SARS-CoV-2 is now a global pandemic with 4.2M cases and 290K deaths worldwide (as of May 12, 2020).
In the United States, there are over 1.3M cases and 81K deaths. Locally, Arizona has over 11K cases and 562
deaths. In response to this public health emergency, several studies have been published that describe
patient characteristics in terms of signs, symptoms, and clinical endpoints. In addition, epidemiologists and
infectious disease researchers have utilized next-generation sequencing technology to produce complete
genomes of the virus for clinical and epidemiologic investigation. Genomic epidemiology has enabled scientists
to understanding localized transmission while determining geographic sources of introductions from different
states and countries. However, most of the sequencing for SARS-CoV-2 (as well as for other viruses) is
performed outside of state or local health departments such as the Centers for Disease Control and Prevention
(CDC), universities, or private labs. It can then be difficult to link the pathogen, once sequenced, back to the
data collected by the health department for case investigation. This can inhibit genomic epidemiology when
there is no link between sequences of viral isolates and epidemiologic case data.
There is limited research in how to link pathogen sequences to epidemiologic case data; especially for
COVID-19. Thus, despite the abundance of clinical and epidemiologic data collected during this pandemic,
more informatics research is needed to understand how to link viral genetic and epidemiological data and
demonstrate the value of this for disease surveillance.

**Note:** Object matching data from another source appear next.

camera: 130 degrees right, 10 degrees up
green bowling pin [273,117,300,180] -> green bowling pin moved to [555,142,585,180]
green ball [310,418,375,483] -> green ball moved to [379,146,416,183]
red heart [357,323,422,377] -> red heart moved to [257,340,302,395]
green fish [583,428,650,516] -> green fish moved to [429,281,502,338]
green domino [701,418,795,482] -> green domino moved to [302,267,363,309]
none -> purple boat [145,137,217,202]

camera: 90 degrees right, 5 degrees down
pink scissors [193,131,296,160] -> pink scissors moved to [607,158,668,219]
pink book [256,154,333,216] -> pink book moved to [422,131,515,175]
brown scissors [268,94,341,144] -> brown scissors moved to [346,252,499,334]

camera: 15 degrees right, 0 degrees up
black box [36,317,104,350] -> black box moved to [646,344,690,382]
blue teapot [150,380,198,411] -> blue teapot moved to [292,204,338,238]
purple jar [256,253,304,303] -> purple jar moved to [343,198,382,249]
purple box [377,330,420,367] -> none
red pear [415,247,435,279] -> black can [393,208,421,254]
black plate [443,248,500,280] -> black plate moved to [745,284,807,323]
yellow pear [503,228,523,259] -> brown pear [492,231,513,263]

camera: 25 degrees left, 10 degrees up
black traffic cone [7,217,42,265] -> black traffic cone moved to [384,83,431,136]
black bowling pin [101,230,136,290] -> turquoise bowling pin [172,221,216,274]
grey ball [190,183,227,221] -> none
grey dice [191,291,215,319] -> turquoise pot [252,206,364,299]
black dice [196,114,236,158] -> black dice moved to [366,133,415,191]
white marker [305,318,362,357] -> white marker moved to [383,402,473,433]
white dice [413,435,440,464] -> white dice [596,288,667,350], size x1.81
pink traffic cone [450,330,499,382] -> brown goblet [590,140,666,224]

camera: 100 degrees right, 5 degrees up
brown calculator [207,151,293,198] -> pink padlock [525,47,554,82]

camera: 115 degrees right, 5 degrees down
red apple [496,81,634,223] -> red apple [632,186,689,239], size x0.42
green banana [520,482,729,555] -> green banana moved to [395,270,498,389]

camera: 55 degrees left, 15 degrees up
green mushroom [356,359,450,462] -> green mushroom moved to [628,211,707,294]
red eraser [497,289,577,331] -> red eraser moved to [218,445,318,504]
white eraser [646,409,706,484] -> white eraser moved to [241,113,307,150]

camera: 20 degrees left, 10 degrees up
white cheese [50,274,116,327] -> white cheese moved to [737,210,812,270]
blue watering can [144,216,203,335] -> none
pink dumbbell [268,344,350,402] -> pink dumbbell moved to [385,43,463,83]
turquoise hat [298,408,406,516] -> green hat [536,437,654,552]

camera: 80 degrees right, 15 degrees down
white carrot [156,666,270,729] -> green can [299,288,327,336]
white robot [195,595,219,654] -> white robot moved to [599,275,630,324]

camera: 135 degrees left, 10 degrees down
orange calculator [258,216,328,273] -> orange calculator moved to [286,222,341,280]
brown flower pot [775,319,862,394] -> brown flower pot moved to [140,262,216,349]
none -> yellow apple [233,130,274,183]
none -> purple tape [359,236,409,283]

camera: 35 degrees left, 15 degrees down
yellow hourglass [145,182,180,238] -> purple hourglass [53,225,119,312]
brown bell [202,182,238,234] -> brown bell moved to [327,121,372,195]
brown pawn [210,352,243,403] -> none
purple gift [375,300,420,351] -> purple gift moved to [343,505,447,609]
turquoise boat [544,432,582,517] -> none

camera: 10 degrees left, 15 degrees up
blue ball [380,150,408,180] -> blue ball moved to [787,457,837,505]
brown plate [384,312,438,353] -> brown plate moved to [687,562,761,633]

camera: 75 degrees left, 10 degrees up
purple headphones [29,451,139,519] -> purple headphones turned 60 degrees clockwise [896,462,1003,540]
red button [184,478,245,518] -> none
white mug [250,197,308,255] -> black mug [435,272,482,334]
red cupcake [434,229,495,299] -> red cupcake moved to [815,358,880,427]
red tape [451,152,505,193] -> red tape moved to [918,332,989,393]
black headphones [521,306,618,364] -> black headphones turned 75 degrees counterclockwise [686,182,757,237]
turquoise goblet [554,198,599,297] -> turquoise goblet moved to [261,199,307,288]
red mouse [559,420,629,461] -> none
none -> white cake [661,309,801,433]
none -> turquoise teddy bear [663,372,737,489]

The goal of this supplement is to link epidemiologic data from COVID-19 positive patients in Arizona with
viral genetics from sequenced isolates to better understand the relationship between viral genetics and
epidemiologic and clinical phenotypes. We will accomplish this by utilizing Arizona’s disease surveillance
system and available sequences and metadata that are published in online nucleic acid databases. We will use
different probabilistic matching strategies to link the two different sources (Aim 1) and then use Bayesian
phylogenetics and phylogeography to study clustering of epidemiologic cases (Aim 2). Epidemiologists can use
these findings to gain an understanding of how local viruses genetically cluster in relation to specific
epidemiologic and clinical cases. While disease severity is dependent on individual immune response and
environmental factors, linking viral genetics to its proper epidemiologic case could also support hypothesis
generation for future reverse genetics and immunological studies in animal models.